Die für Angelegenheiten für Senioren zuständige Sprecherin der SPD-Landtagsfraktion, Regine Müller, hat den Gesetzentwurf ihrer Fraktion für ein Hessisches Wohn- und Pflegeeinrichtungsgesetz in den Hessischen Landtag eingebracht, nachdem im Zuge der Föderalismusreform das Heimrecht in die Zuständigkeit der Länder übergegangen ist. Der Gesetzentwurf vollziehe nicht nur das Bundesheimgesetz nach, sondern gehe in vielen Regelungen weit über dieses hinaus. Ziel sei es, die Würde pflegebedürftiger Menschen zu schützen, deren Selbstbestimmung zu fördern und ihre individuelle Lebensweise auch in Pflegeeinrichtungen zu respektieren, sagte Müller am Dienstag im Landtag.

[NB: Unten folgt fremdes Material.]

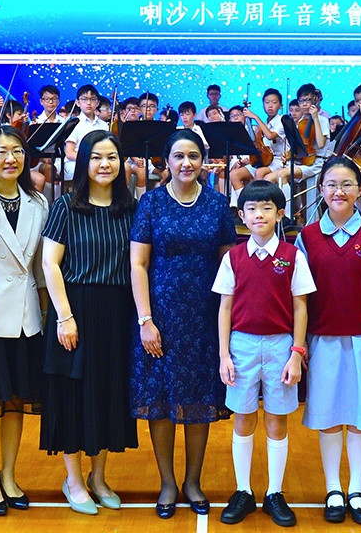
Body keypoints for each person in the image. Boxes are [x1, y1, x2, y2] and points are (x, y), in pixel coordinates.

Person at [130, 129, 236, 519]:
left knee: (198, 400)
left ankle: (193, 481)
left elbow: (229, 265)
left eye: (193, 156)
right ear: (167, 161)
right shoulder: (152, 202)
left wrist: (228, 321)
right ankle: (167, 483)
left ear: (203, 161)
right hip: (159, 317)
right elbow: (138, 264)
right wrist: (146, 320)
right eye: (179, 156)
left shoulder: (217, 204)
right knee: (161, 401)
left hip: (204, 317)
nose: (186, 163)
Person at [296, 157, 361, 525]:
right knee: (328, 417)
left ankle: (356, 490)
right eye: (331, 184)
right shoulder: (307, 237)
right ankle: (333, 489)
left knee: (360, 418)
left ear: (359, 190)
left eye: (346, 184)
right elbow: (300, 296)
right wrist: (300, 343)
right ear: (321, 189)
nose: (338, 191)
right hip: (322, 341)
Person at [40, 130, 138, 515]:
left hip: (116, 310)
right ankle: (74, 480)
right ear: (83, 162)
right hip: (74, 308)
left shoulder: (130, 208)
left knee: (107, 392)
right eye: (96, 157)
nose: (104, 164)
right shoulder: (66, 206)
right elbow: (50, 264)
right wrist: (65, 317)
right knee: (72, 393)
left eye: (111, 157)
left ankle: (99, 477)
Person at [213, 180, 315, 527]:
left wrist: (296, 353)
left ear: (280, 213)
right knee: (243, 418)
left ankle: (274, 492)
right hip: (241, 344)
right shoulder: (233, 257)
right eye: (252, 209)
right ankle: (243, 490)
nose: (259, 214)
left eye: (267, 208)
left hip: (280, 345)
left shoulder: (292, 256)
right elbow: (225, 308)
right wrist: (224, 355)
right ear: (241, 216)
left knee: (276, 419)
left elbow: (300, 307)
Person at [0, 125, 48, 516]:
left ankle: (8, 474)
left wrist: (49, 315)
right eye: (1, 151)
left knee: (16, 401)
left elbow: (40, 268)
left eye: (17, 151)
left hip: (26, 317)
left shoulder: (39, 202)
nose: (10, 158)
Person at [63, 84, 108, 181]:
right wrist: (89, 159)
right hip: (75, 162)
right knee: (89, 171)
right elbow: (69, 153)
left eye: (92, 99)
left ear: (97, 103)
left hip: (98, 162)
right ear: (78, 103)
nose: (89, 103)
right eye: (84, 99)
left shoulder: (104, 125)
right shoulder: (73, 124)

„Wir greifen in unserem Entwurf neue Entwicklungen und wissenschaftliche Befunde im Pflegebereich auf und bringen damit das Heimrecht auf die Höhe der Zeit – etwa, wenn wir Beratungs- und Unterstützungsmöglichkeiten für die von vielen Seniorinnen und Senioren gewünschten selbst organisierten Wohngemeinschaft vorsehen, die Mitbestimmung der Bewohnerinnen und Bewohner von Einrichtungen stärken oder zum Schutz der Privat- und Intimsphäre den Anspruch auf ein Einzelzimmer in Pflegeeinrichtungen garantieren.“ Aber auch auf der Seite des Pflegepersonals gebe es Reformbedarf: Für betreuende Tätigkeiten, z.B. bei demenzerkrankten Menschen, müssten verbindliche Personalstandards geschaffen werden.

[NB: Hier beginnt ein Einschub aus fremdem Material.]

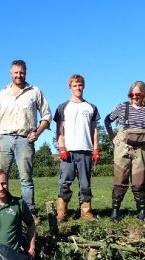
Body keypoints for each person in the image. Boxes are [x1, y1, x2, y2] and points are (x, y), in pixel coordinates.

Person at [0, 59, 52, 215]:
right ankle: (0, 210)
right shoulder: (2, 93)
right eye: (16, 73)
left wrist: (37, 132)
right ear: (10, 73)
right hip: (4, 139)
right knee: (0, 178)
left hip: (25, 139)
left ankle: (29, 212)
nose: (19, 75)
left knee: (26, 179)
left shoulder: (35, 91)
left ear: (26, 72)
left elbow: (46, 115)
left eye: (22, 72)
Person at [104, 81, 145, 221]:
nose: (134, 97)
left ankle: (141, 212)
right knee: (120, 179)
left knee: (139, 181)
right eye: (131, 94)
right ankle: (115, 212)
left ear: (144, 94)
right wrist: (112, 137)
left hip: (141, 148)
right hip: (123, 147)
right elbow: (107, 120)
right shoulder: (122, 107)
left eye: (137, 94)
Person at [54, 74, 100, 222]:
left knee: (85, 184)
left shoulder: (91, 107)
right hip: (68, 151)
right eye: (75, 85)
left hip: (86, 151)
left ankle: (86, 212)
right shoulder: (62, 107)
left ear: (83, 86)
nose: (78, 88)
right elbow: (59, 130)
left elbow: (94, 129)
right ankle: (62, 213)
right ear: (70, 87)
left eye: (80, 85)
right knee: (65, 183)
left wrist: (96, 149)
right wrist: (61, 147)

Abgerundet werde die Initiative dadurch, dass dem Gebot der Transparenz in besonderer Weise Rechnung getragen werde. Einerseits dadurch, dass die Ergebnisse der behördlichen Prüfung der Einrichtung mit allen Beteiligten, also auch den Interessenvertretungen der Bewohner, erörtert werden sollen und von der zuständigen Behörde veröffentlicht werden können. Andererseits dadurch, dass die Schaffung eines Einrichtungs- und Diensteportals vorgesehen sei. Dieses Internetangebot des Landes solle Informationen über Standorte, Struktur und Qualität von Wohn- und Pflegeeinrichtungen in Hessen bündeln und auch zu fachlichen Standards informieren.

„Der SPD-Entwurf stellt ein echtes Reformgesetz für den Bereich der Pflege und der Pflegeeinrichtungen dar, das die Selbstbestimmung und Würde der pflegebedürftigen Menschen ins Zentrum stellt“, so Müller.